Monday, June 25, 2007

Seducing the Darkness

For many years, darkness was my closest friend. I sought it out, chased it, found ways to entice it into my life. Darkness was my mistress. That was a while ago. But recently the darkness has returned and rather than flee from it, I have courted her again, seduced her, offered her a place of honor in my life.

There are times when the soul seeks suffering.

Darkening the darkness need not be done consciously -- night will come to us of its own accord. But perhaps it eases us to have a map: to know that, whether by fate or by our own act, night deepens and the ordeal of our initiation becomes more thorough.
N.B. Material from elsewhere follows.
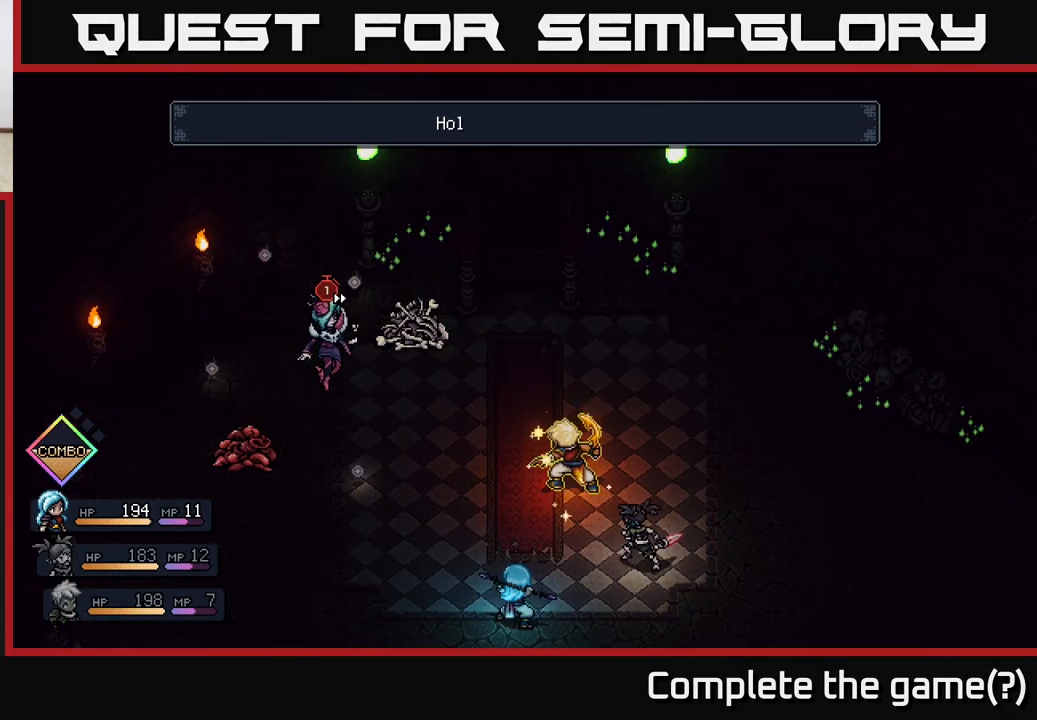
Gameplay with a controller (Xbox layout); each line is a JSON object with the inputs held at the frame after it. "events" lists button and stick changes between this image and that frame as [ms after this image, input, new state], when the widget could be followed in between.
{"buttons": [], "left_stick": "center", "right_stick": "center", "events": []}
Darkening always has the edge of something uncontrollable about it. This is what makes it terrifying and fascinating. Yet without this edge it couldn't function: what hasn't truly gone down cannot rise.

~ John Tarrant, The Light Inside the Dark

I don't know that suffering heals anything. Certainly it runs counter to the aspirations of spirit. But the soul seeks darkness, the darknening of the dark. Soul goes underground, like Persephone, captive and offering both.
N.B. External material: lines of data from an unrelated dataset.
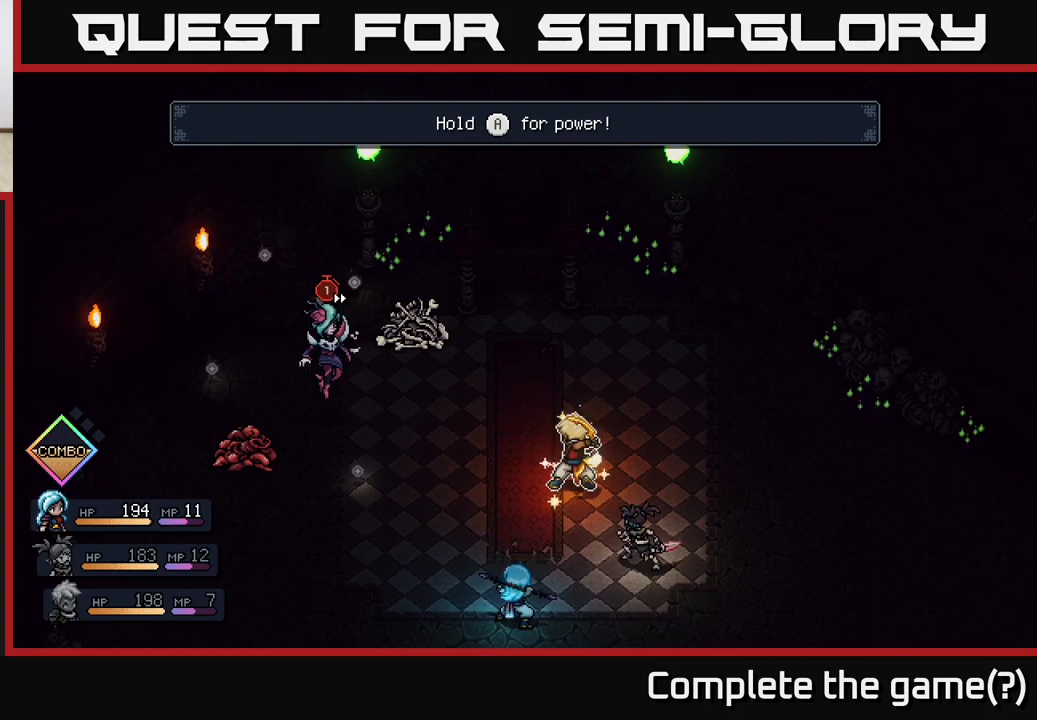
{"buttons": ["A"], "left_stick": "center", "right_stick": "center", "events": []}
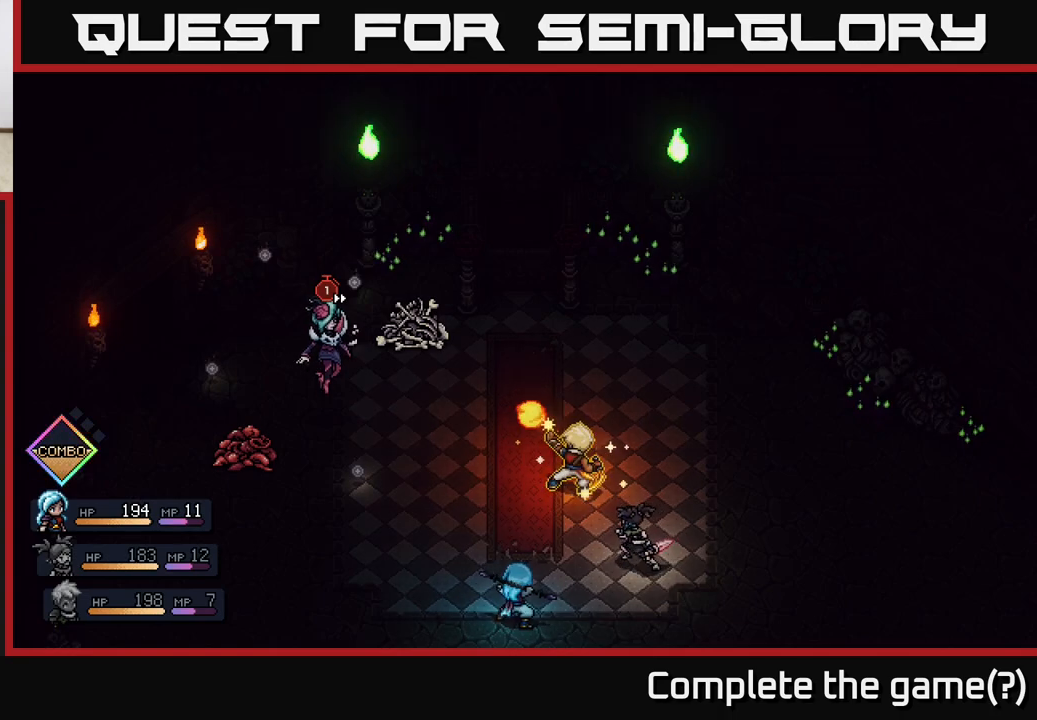
{"buttons": ["A"], "left_stick": "center", "right_stick": "center", "events": []}
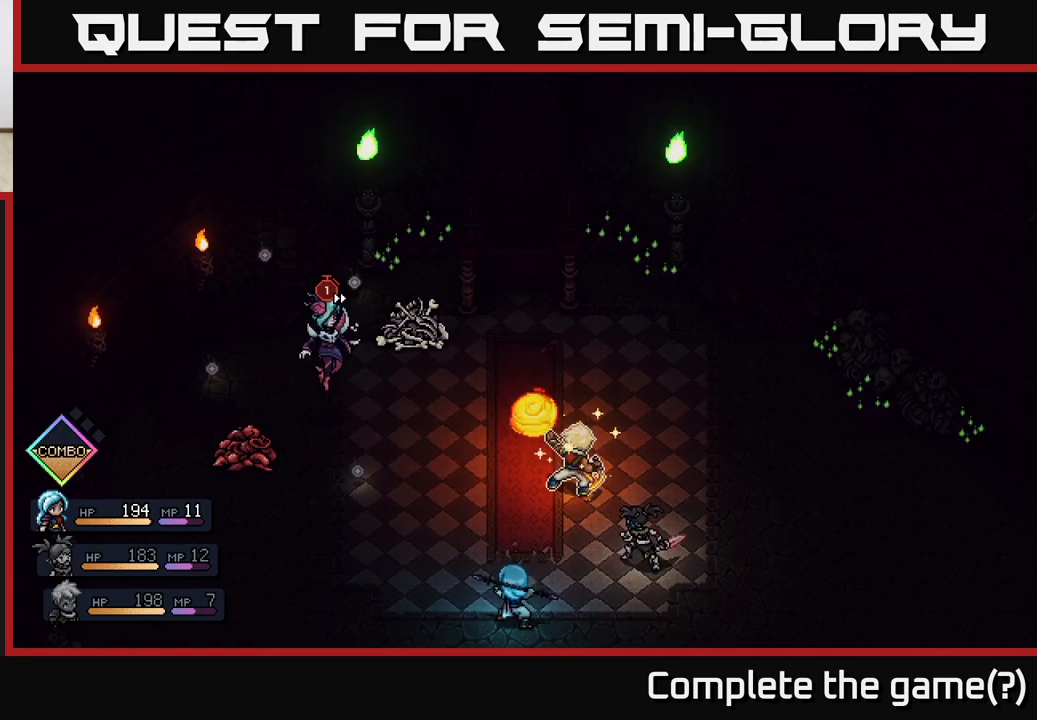
{"buttons": ["A"], "left_stick": "center", "right_stick": "center", "events": []}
The soul shares much in common with the snake -- it is both of this world and not of this world. Like the snake, it is as comfortable above ground as it is below ground. It does not fear darkness -- it is at home in darkness. It does not fear descent -- it seeks descent.

While spirit is all about the rising above this world, soul is all about dirt, earth, shadows, night. We can no more deny this element within ourselves than we can deny our need for oxygen.

Whether fate carries us off or we actively seek the night, a time comes when we identify with the dark, however involuntarily -- when we marry and serve it. At such periods, we may intensify our sorrows, as if to find a way through.

~ Tarrant

For the last six weeks or so, I have been married to the darkness. I have been her servant and slave. I have sought out pain and found ways to amplify its impact on my psyche -- as if the pain of loss was not enough.

Soul drag us into shadow, into darkness, so that we may face our deepest fears, and by facing them, become more whole, more balanced.

But even the darkness shall recede, and the light shall return.

I needed that time in the abyss -- I needed to wallow in loss, let it permeate every pore of my body, let it seep beneath my skin. In embracing the darkness, I have rediscovered who I am. I can't say how this happened, but I do know that I have been rejecting the life of the soul for a long time.

Soul connects us to this world, to each other. It's too easy to live within the cool certainty of spirit and neglect the messy uncertainty of the soul. We like things that are absolute. But soul is not about knowledge and absolutes -- it is about uncertainty, doubt, darkness, paradox.

I can still love a woman who has broken my heart. I can feel freedom within the painful loss of her presence in my life. I can honor my own pain as a teacher and learn how to love more deeply, to feel more compassion, more empathy.

Life doesn't have clear lessons -- it's messy. It is filled with gray areas. And most all, life is both spirit and soul.